On my drive home I realized that while we cut the shield with the 6-inch cable, when we first modified the REGEN we did not lift or insert resistance on its input jack shield contacts (virtually all USB hosts and devices end up connecting pin 4 ground to shield at some point), thus some ground currents were finding a path over the shield. I asked John why we still heard such a big difference, and he thinks it is because USBshield wires are far more symmetrical around the +/- data wires and thus they are more equally affected by whatever ground-noise currents and cancel out. I think very few USB cables shield the data wires separate from the power and ground, so the ground wire is not symmetrical about the data lines.

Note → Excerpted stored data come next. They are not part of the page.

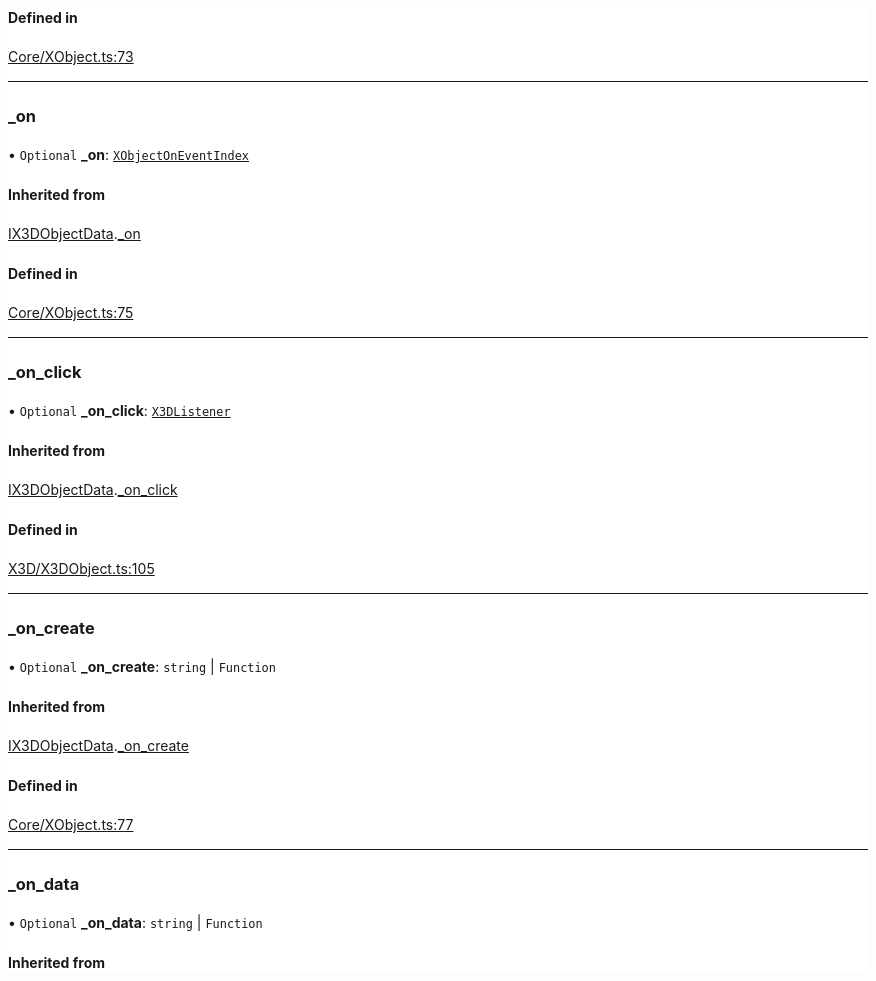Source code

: #### Defined in

[Core/XObject.ts:73](https://github.com/fridman-tamir/XPell/blob/be3d5a4/src/Core/XObject.ts#L73)

___

### \_on

• `Optional` **\_on**: [`XObjectOnEventIndex`](Core_XObject.XObjectOnEventIndex.md)

#### Inherited from

[IX3DObjectData](X3D_X3DObject.IX3DObjectData.md).[_on](X3D_X3DObject.IX3DObjectData.md#_on)

#### Defined in

[Core/XObject.ts:75](https://github.com/fridman-tamir/XPell/blob/be3d5a4/src/Core/XObject.ts#L75)

___

### \_on\_click

• `Optional` **\_on\_click**: [`X3DListener`](../modules/X3D_X3DObject.md#x3dlistener)

#### Inherited from

[IX3DObjectData](X3D_X3DObject.IX3DObjectData.md).[_on_click](X3D_X3DObject.IX3DObjectData.md#_on_click)

#### Defined in

[X3D/X3DObject.ts:105](https://github.com/fridman-tamir/XPell/blob/be3d5a4/src/X3D/X3DObject.ts#L105)

___

### \_on\_create

• `Optional` **\_on\_create**: `string` \| `Function`

#### Inherited from

[IX3DObjectData](X3D_X3DObject.IX3DObjectData.md).[_on_create](X3D_X3DObject.IX3DObjectData.md#_on_create)

#### Defined in

[Core/XObject.ts:77](https://github.com/fridman-tamir/XPell/blob/be3d5a4/src/Core/XObject.ts#L77)

___

### \_on\_data

• `Optional` **\_on\_data**: `string` \| `Function`

#### Inherited from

So that night John drilled out the ground vias for the jack, and listened with and without resistors there too. The board we had modified with the one resistor was one of the pre-production prototypes (not a production REGEN board with the layer stack-up he optimized impedance matching for), and I took that one home with me to listen to. Thus the REGEN John further modified and listened to was the production unit I gave him (his first with a case!), and he said it sounded even better when he was all done.

So that’s the long story. Maybe you will or will not continue to like the Corning cable with the updated REGEN. But you WILL be absolutely delighted by the sound of the new version.

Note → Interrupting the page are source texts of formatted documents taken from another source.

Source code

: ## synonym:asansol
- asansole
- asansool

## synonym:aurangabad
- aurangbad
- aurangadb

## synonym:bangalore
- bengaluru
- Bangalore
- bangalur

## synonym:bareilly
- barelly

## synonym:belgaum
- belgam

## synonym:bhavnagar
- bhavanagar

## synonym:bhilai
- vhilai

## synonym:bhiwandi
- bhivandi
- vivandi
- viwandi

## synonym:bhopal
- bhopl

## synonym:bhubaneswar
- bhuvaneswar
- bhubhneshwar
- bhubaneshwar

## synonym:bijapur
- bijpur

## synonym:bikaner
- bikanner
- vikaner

So like adding a bypass cap to a coupling capacitor circuit (or the NDK clocks) this addition of a small resistor across the data line yielded amazing results.  Any designer or advanced modder (sorry Core32 and prot - don't mean to exclude you erudite chaps- hope you enjoyed the story!), who has heard what a small .01uf bypass - my favs are the Vishay-Roderstein MKP1837's - can do to the SQ of a circuit can truly believe this.
 
Now a bypass acts as a very tiny conduit between the main caps +/- leads, and therefore a stabilizer and slight discharge link.  This small resistor acts in the opposite direction - adding resistance to the data lines -and as John explains with resistance the ground seeks a new path away from the connection.
 
Truly amazing how they came across this discovery and then the quick implementation in the Regen 1.1 (I call it that as it is a slight revision on the original circuit).  This is exactly why I have held off until now to make my purchases (that and awaiting the user feedback which has been overwhelming positive).
 
Keep going guys!
beerchug.gif
 
 
Oct 26, 2015 at 12:25 PM Post #2,680 of 3,700
Hi guys,
 
I sold my heavily modded MX-U8 today to a VERY lucky guy, tomorrow it will leave my home 
frown.gif

 
Since I am planning to build a complete dac, I am willing to sell my Gustard U12 (modded with caps and NDK Crystals) too.
It is 230V version only.
 
If somebody is interested, send me PM please.
 
 
Regards,
 
 
Alex
 
Oct 26, 2015 at 12:52 PM Post #2,681 of 3,700
  Hi guys,
 
I sold my heavily modded MX-U8 today to a VERY lucky guy, tomorrow it will leave my home 
frown.gif

 
Since I am planning to build a complete dac, I am willing to sell my Gustard U12 (modded with caps and NDK Crystals) too.
It is 230V version only.
 
If somebody is interested, send me PM please.
 
 
Regards,
 
 
Alex


Good luck!
 
BTW to just get the terminology straight the Uptone calls the Regen 1.0 'Green' and the 1.1 'Amber'.
Cheers!
 
Oct 26, 2015 at 1:13 PM Post #2,682 of 3,700
  Good luck!
 
BTW to just get the terminology straight the Uptone calls the Regen 1.0 'Green' and the 1.1 'Amber'.
Cheers!

 
Yes, and from what I remember it was only the first batch (maybe 75 units?) that were the Green version.
 
 

 
Oct 26, 2015 at 1:47 PM Post #2,683 of 3,700
 
Good luck!
 
BTW to just get the terminology straight the Uptone calls the Regen 1.0 'Green' and the 1.1 'Amber'.
Cheers!

 
Thanks Bob! 
beerchug.gif

 
Oct 28, 2015 at 12:45 AM Post #2,685 of 3,700
Hi hi!  I got the GUSTARD U12 a Mac Mini and a Analog Hi-Fi sistema… (SEA/NAD/VIENA ACUSTICS). I am using my Mac as sound machine… but I do not know how to connet my GUSTARD U12 to the analog sistme… can somebody help!!